---------- Ausschnitt ----------

Eigentlich sollte von Seiten der Regierungsparteien neben Mathias Schulz, Sprecher für Stadtentwicklung der SPD-Fraktion im Abgeordnetenhaus, auch Klimasenatorin Bettina Jarasch (Grüne) an der Diskussion teilnehmen. »Bettina Jarasch hat leider vor einer Stunde abgesagt, wir kennen die Gründe noch nicht«, teilt Tobias Gralke von Deutsche Wohnen und Co enteignen zu Beginn mit. Zusammen mit Emma Unser, der politischen Geschäftsführerin der Grünen Jugend, moderiert er die Veranstaltung. Anstelle von Jarasch sitzt nun der Grünen-Fraktionsvorsitzende Werner Graf mit auf dem Podium.

Zu Beginn erklärt Barbara Metz von der Deutschen Umwelthilfe das Problem: Der Gebäudesektor verbrauche aktuell ein Drittel der Endenergie, die Klimaziele in diesem Sektor seien schon zum zweiten Mal verfehlt worden. Gleichzeitig würden Mieter*innen mit niedrigem Einkommen zu 80 Prozent in schlechter sanierten Gebäuden leben als Eigentümer*innen und entsprechend mehr Geld fürs Heizen zahlen. Sören Weißermel, der an der Universität Kiel zu Bevölkerungsgeografie forscht, ergänzt, dass sich diese soziale Ungerechtigkeit nicht in einem privatisierten Wohnungsmarkt lösen lasse. Denn Eigentümer*innen können bei Sanierungen acht Prozent der Kosten auf die Mieter*innen umlegen – und das langfristig, also auch, wenn die Kosten längst amortisiert sind. »Studien belegen, dass Unternehmen gezielt versuchen, Mieter herauszumodernisieren«, sagt Weißermel.

Auch Neubau sei keine Lösung, da dafür häufig bestehende Gebäude abgerissen würden. Die seien aber immer die klimafreundlichsten, da dort bereits viele Ressourcen verbaut seien, Sand zum Beispiel, die in der Regel nicht wiederverwertet würden, kritisiert Barbara Metz. »Deswegen ist ›Bauen, Bauen, Bauen‹ zu kurz gegriffen und es ist populistisch, damit Wahlkampf zu machen«, erklärt sie mit Blick auf die Neubaupläne der Berliner Regierung.

----------

[Aufgabe] Gib aus dem Ausschnitt zur Podiumsdiskussion die Stelle wieder, die bei den Worten „Auch Neubau sei“ beginnt und nach „der Berliner Regierung.“ endet. Tausche dabei „Sand“ gegen „Kies“ aus.

---------- Gespeicherte Zeilen ----------

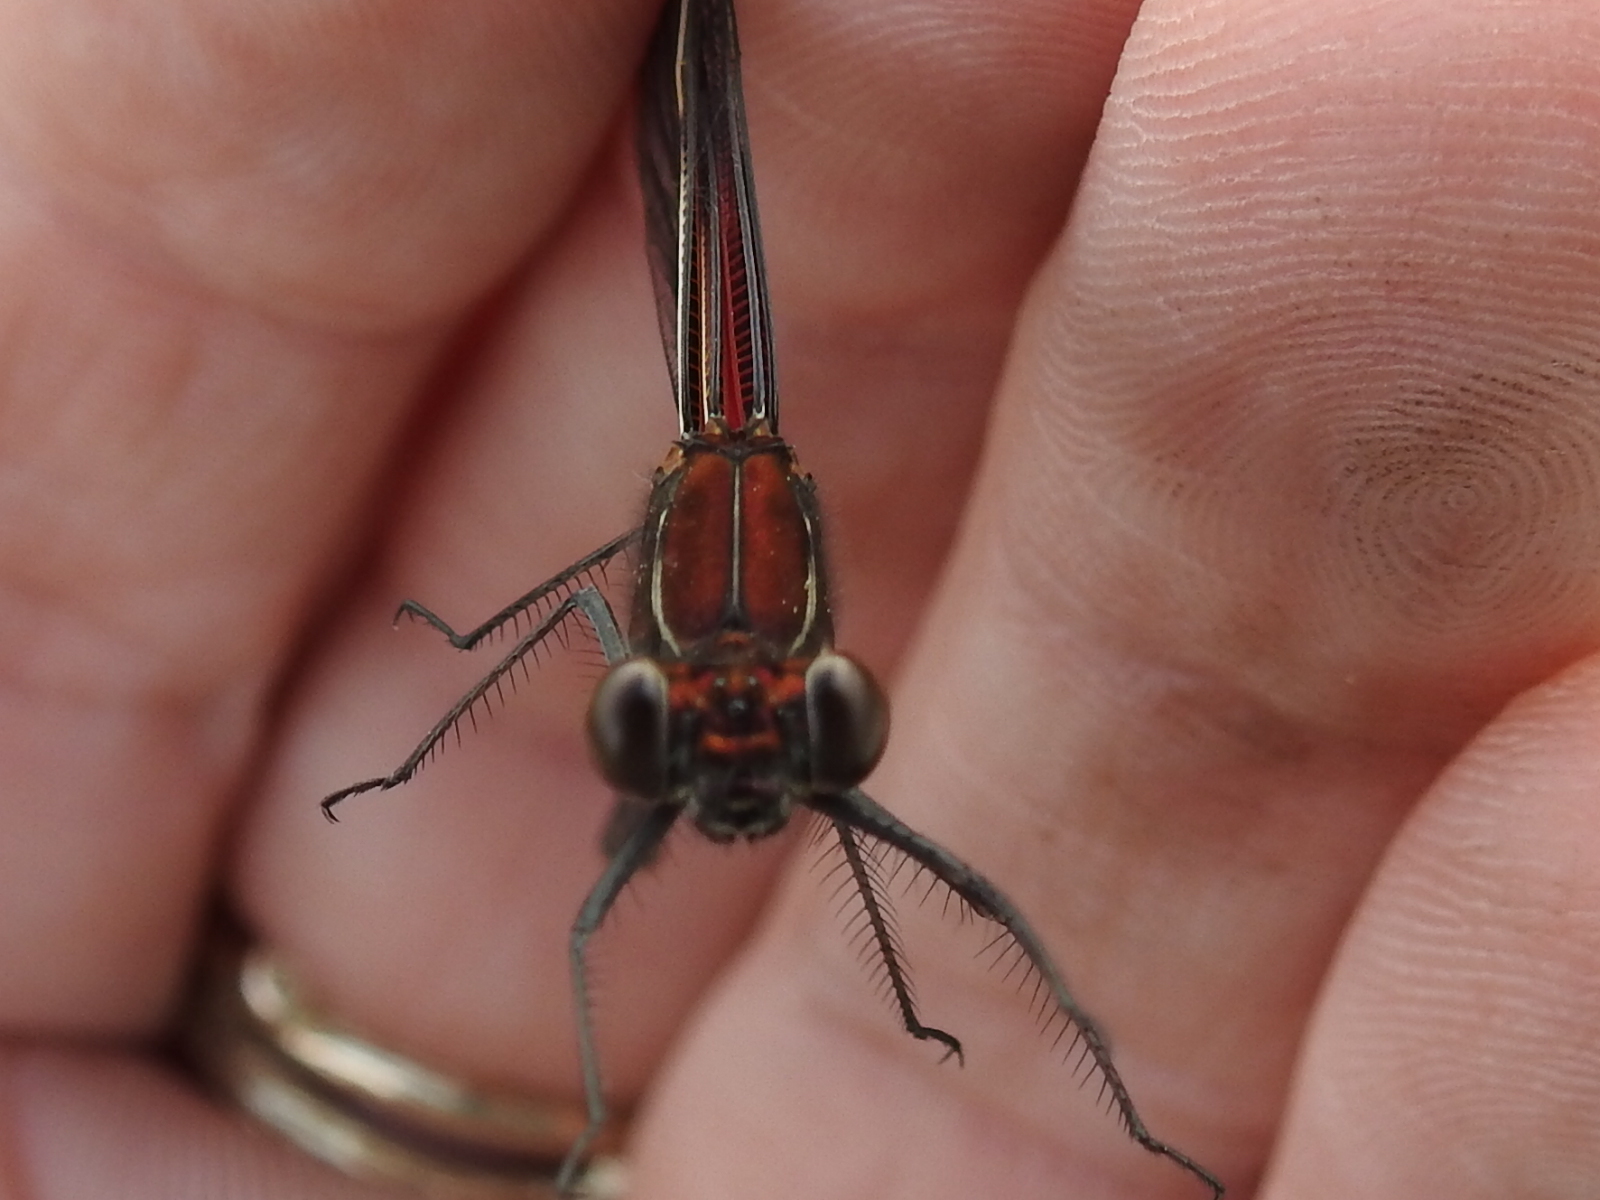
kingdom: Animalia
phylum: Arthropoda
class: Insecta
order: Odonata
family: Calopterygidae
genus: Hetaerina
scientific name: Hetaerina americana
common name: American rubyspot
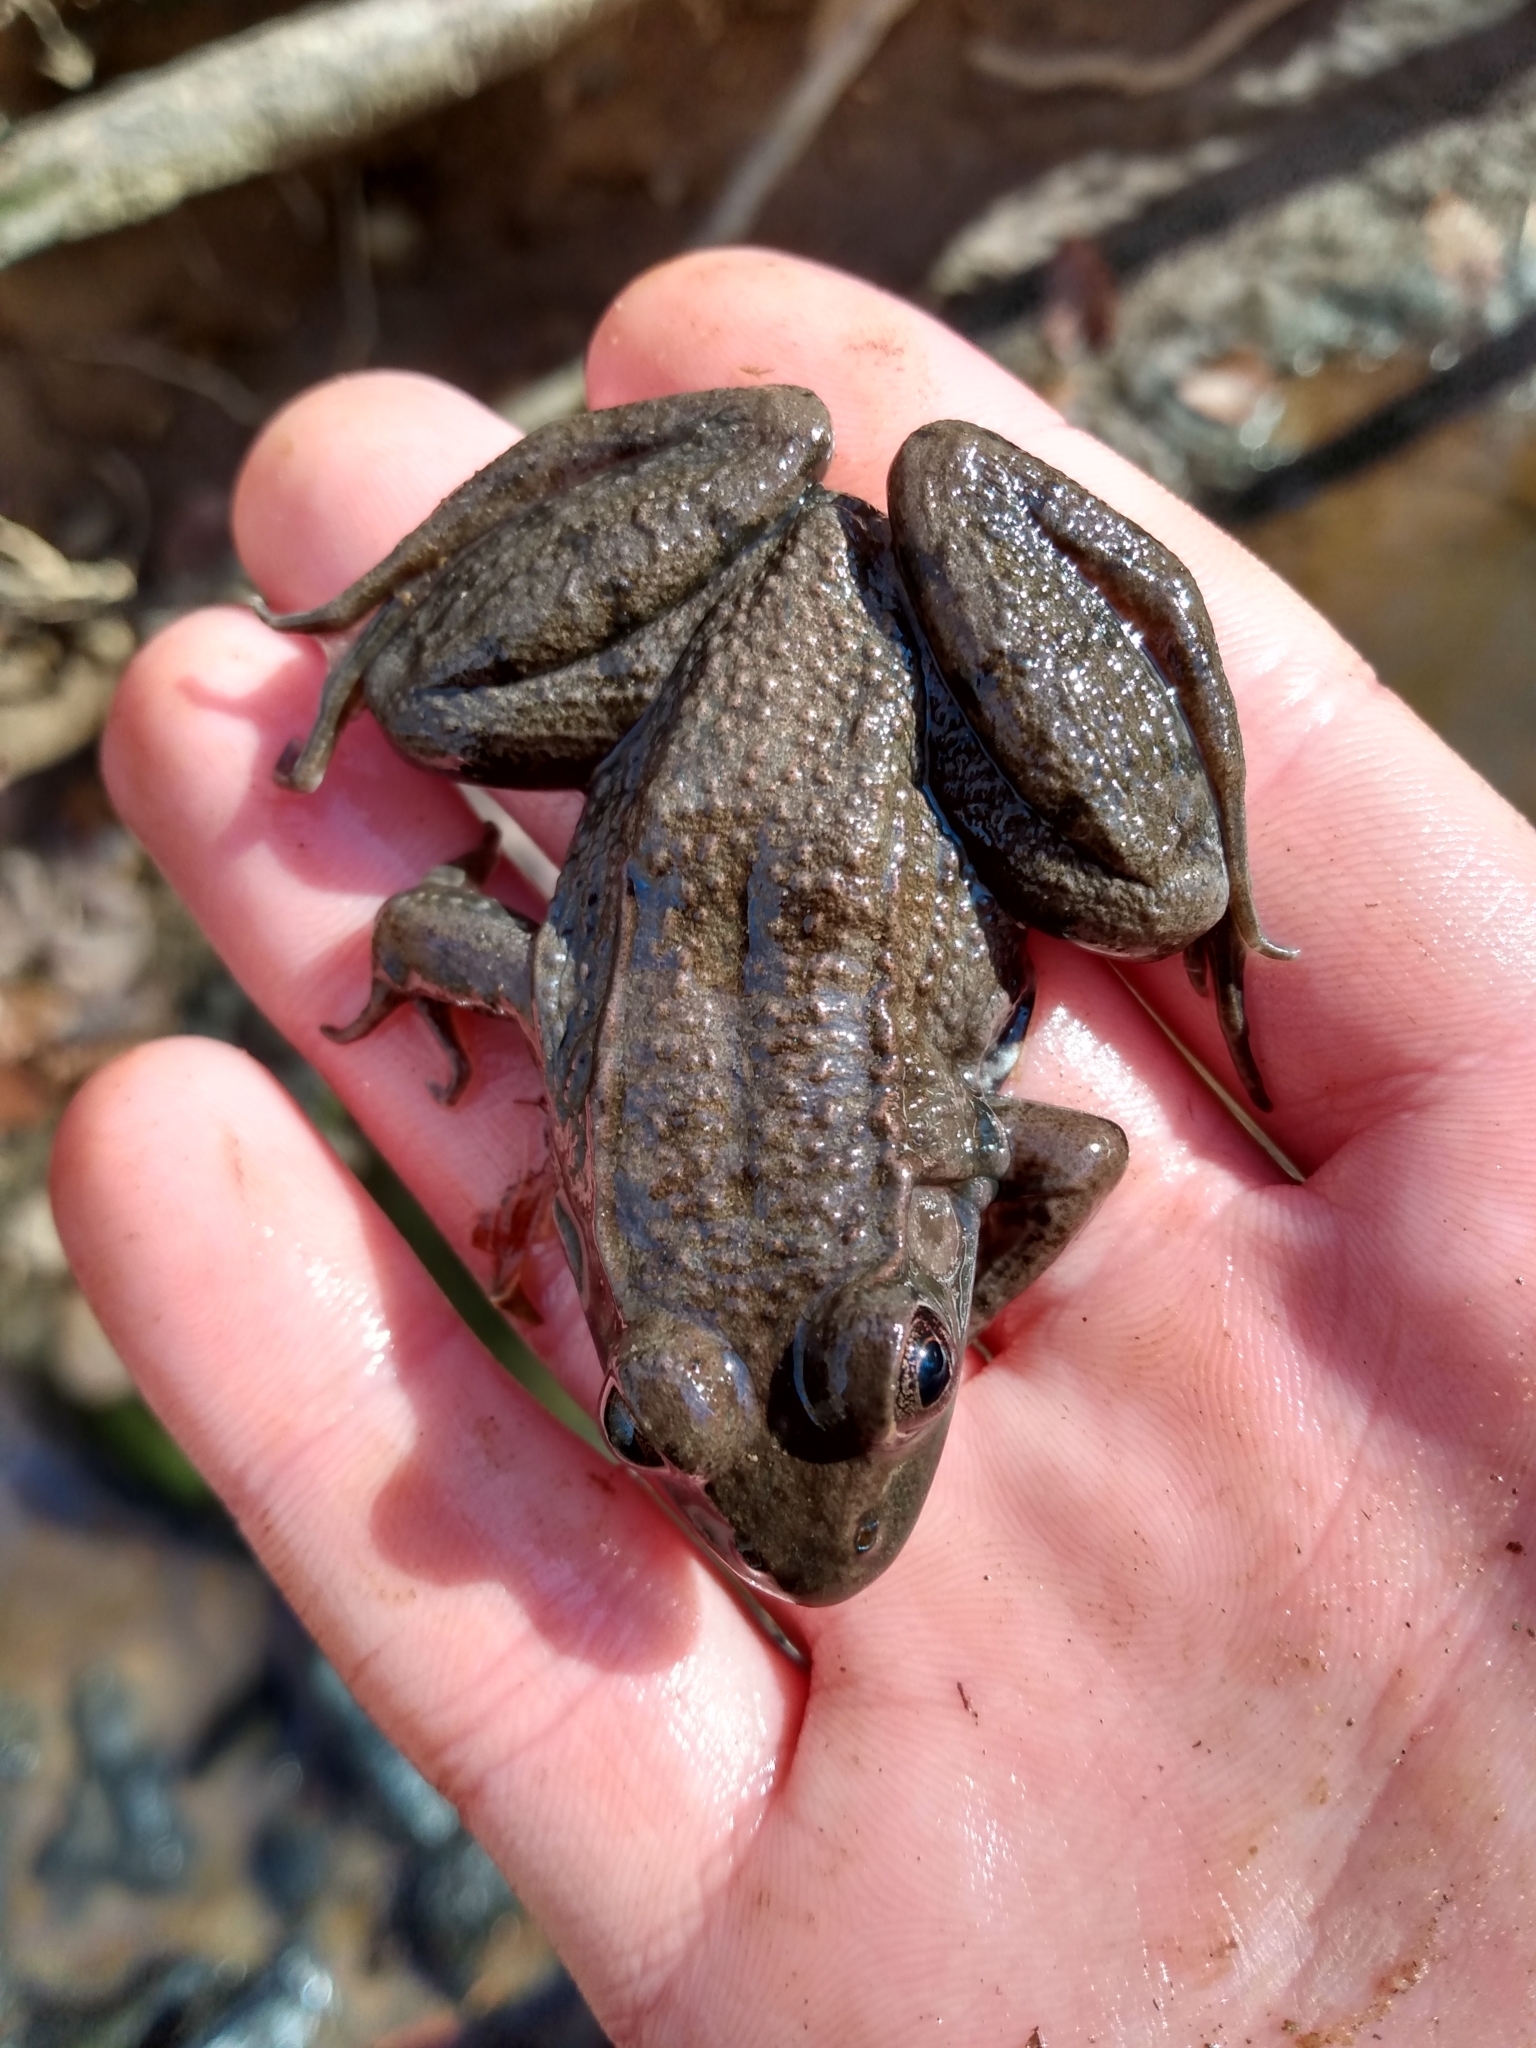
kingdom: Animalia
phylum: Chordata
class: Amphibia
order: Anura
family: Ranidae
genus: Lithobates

----------

[Lösung]
Auch Neubau sei keine Lösung, da dafür häufig bestehende Gebäude abgerissen würden. Die seien aber immer die klimafreundlichsten, da dort bereits viele Ressourcen verbaut seien, Kies zum Beispiel, die in der Regel nicht wiederverwertet würden, kritisiert Barbara Metz. »Deswegen ist ›Bauen, Bauen, Bauen‹ zu kurz gegriffen und es ist populistisch, damit Wahlkampf zu machen«, erklärt sie mit Blick auf die Neubaupläne der Berliner Regierung.